Powell called the jobs report "very strong" and said he was also encouraged by the rise in the labor force participation rate and gains in wages, which he said "for me at this time does not raise concerns about too high inflation".

"And particularly with muted inflation readings that we've seen coming in, we will be patient as we watch to see how the economy evolves", he noted. Under the law that governs the Federal Reserve, a president can only remove a Fed chairman for cause.

"That's quite welcome", Powell said. Stocks have been pressured since mid-December when the Fed raised its benchmark interest rate a quarter-point while issuing a somewhat-hawkish statement despite lowering its rate hike projections from three to two. On Friday, his softer tone eased investor concerns about further tightening, noting that the Fed will be flexible with all of its monetary policy tools, including the important balance sheet.

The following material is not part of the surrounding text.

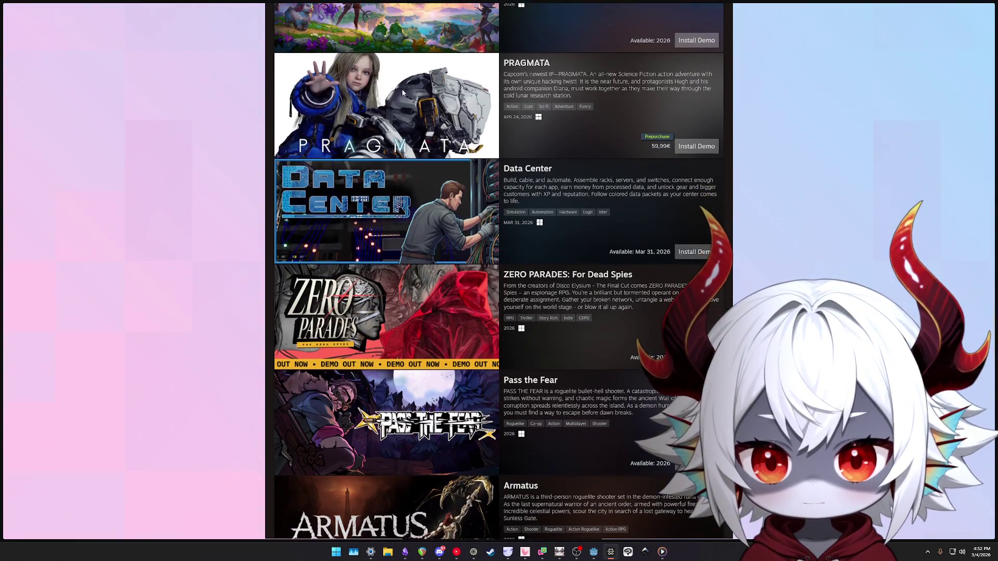
{"action": "mouse_move", "coordinate": [395, 93]}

While Trump has sent out a number of tweets criticizing Powell and calling the Fed his biggest threat, Powell said that he had not received any direct pressure from the White House. He also pledged to stay in his post even if asked to quit by President Donald Trump, who has repeatedly chastised the man he put in the job over the Fed's repeated rate hikes.

Asked if there were any plans to meet with Trump, he declined to give a specific answer, simply saying "I would say that meetings between presidents and Fed chairs do happen".